Charles “Chuck” Blixt liked to uncover the story behind a house.
Blixt was a pioneer in the home inspection industry and helped start the National Association of Home Inspectors, the Minnesota Society of Housing Inspectors and Inspecta-Homes, one of the oldest and largest home inspection companies in the Midwest.
Blixt died Nov. 20 at 87.
“I think his gift was he had the ability to explain complicated issues to people in terms that they would understand,” said his son Jeff Blixt, president and owner of Inspecta. “He was not an alarmist, but he gave people the information that was most important to them.”
Blixt, born in 1929 in Minneapolis, attended Southwest High School, where he played football. He graduated in 1948, and soon after married his wife, Nancy. Blixt served in the U.S. Navy for two years in Washington, D.C., including time in the ceremonial guard, before moving back to the Midwest. He worked for the National Gypsum Company in Iowa selling construction products before he opened a carpet store in south Minneapolis.
In the mid-1970s, Blixt began his career path in home inspection. He became one of the first inspectors to be licensed by the city of Minneapolis as a Truth-in-Sale-of-Housing evaluator. In Minneapolis, Truth-in-Housing evaluations are now needed almost anytime a home is to be sold to identify required repairs. At the time, the idea of a home inspection was a fairly new concept.
“There was nothing,” Jeff Blixt said. “You had your uncle come and look at [your home] and hope it was OK. There was no such thing as a home inspection.”

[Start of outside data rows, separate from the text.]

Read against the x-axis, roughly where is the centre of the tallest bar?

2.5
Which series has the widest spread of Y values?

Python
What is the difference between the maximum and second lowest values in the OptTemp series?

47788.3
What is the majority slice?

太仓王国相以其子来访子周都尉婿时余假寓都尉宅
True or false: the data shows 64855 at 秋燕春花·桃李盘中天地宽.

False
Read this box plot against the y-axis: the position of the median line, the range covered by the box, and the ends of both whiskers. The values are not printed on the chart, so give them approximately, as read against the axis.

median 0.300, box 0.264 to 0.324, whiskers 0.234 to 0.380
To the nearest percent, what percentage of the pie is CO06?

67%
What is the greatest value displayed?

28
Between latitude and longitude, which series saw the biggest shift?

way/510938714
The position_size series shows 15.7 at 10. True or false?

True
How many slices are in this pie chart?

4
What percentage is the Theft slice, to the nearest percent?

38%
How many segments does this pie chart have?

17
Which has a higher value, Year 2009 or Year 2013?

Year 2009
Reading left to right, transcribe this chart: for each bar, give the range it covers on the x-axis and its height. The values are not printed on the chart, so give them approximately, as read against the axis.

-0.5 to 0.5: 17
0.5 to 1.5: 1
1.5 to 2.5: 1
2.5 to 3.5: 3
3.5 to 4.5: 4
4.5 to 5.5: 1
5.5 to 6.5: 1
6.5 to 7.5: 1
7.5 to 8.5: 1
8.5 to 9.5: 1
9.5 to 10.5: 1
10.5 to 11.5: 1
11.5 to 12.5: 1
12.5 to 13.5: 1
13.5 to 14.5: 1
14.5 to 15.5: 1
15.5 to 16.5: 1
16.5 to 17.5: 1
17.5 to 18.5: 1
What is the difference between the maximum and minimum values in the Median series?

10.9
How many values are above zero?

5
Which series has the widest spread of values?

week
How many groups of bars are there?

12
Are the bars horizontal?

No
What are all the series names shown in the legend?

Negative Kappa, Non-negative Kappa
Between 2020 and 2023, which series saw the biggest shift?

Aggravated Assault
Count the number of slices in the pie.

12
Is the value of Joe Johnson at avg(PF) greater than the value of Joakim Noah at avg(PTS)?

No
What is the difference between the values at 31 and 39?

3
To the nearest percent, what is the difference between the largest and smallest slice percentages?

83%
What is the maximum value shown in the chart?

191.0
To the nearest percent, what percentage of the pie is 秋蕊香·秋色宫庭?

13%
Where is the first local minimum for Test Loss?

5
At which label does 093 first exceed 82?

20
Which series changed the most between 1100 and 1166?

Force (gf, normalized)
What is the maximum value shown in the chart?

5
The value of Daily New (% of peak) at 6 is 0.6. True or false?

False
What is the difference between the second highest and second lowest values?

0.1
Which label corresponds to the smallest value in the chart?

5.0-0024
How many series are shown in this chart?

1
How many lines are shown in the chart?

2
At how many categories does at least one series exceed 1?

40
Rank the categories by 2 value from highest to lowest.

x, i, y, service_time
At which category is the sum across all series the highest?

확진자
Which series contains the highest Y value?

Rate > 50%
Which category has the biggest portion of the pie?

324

He said his father enjoyed investigating homes and discovering the causes for conditions he found, and he felt that inspections were an important asset to both buyers and sellers. Once he was inspecting a home for a landlord who had a particularly unpleasant tenant. He ended up discovering a bunch of marijuana plants hanging from the ceiling in the attic.
In 1978, Blixt co-founded and became the first president of the Minnesota Society of Housing Inspectors. At the time, there weren’t any uniform standards for how to perform inspections. Blixt and other inspectors decided to become members of the American Society of Home Inspectors (ASHI), which had outlined some guidelines. He would later go on to serve in various positions as a member of the Great Lakes chapter of ASHI and eventually co-founded the five-state Heartland chapter of ASHI, serving as its first president.
In 1981, Blixt co-founded Inspecta-Homes, the first private residential building inspection service in Minnesota, northern Iowa and northwestern Wisconsin.
Years later, Blixt helped start and became president of the National Association of Home Inspectors Inc., a risk retention group for home inspectors through which they could buy errors and omissions insurance.
“His strength was seeing the need and being able to do the legwork to be able to keep an organization going so that our voice could be heard,” said Roger Hankey, Blixt’s friend and former business partner, who often made presentations with him to real estate companies and government agencies. “We knew that it was important to try to maintain standards and try to present information in a neutral unbiased way and to try to have some uniformity so that people could understand that this was an established profession.”
Blixt was always very cheerful and when he was asked how his day was going he normally replied with a smile and said, “Better than nothing at all,” his wife, Nancy said. During his free time, Blixt liked to ski.
Blixt is survived by his wife and their sons, Charlie (Elaine), Jeff (Bev) and Matt (Joy). Services will be held in the spring.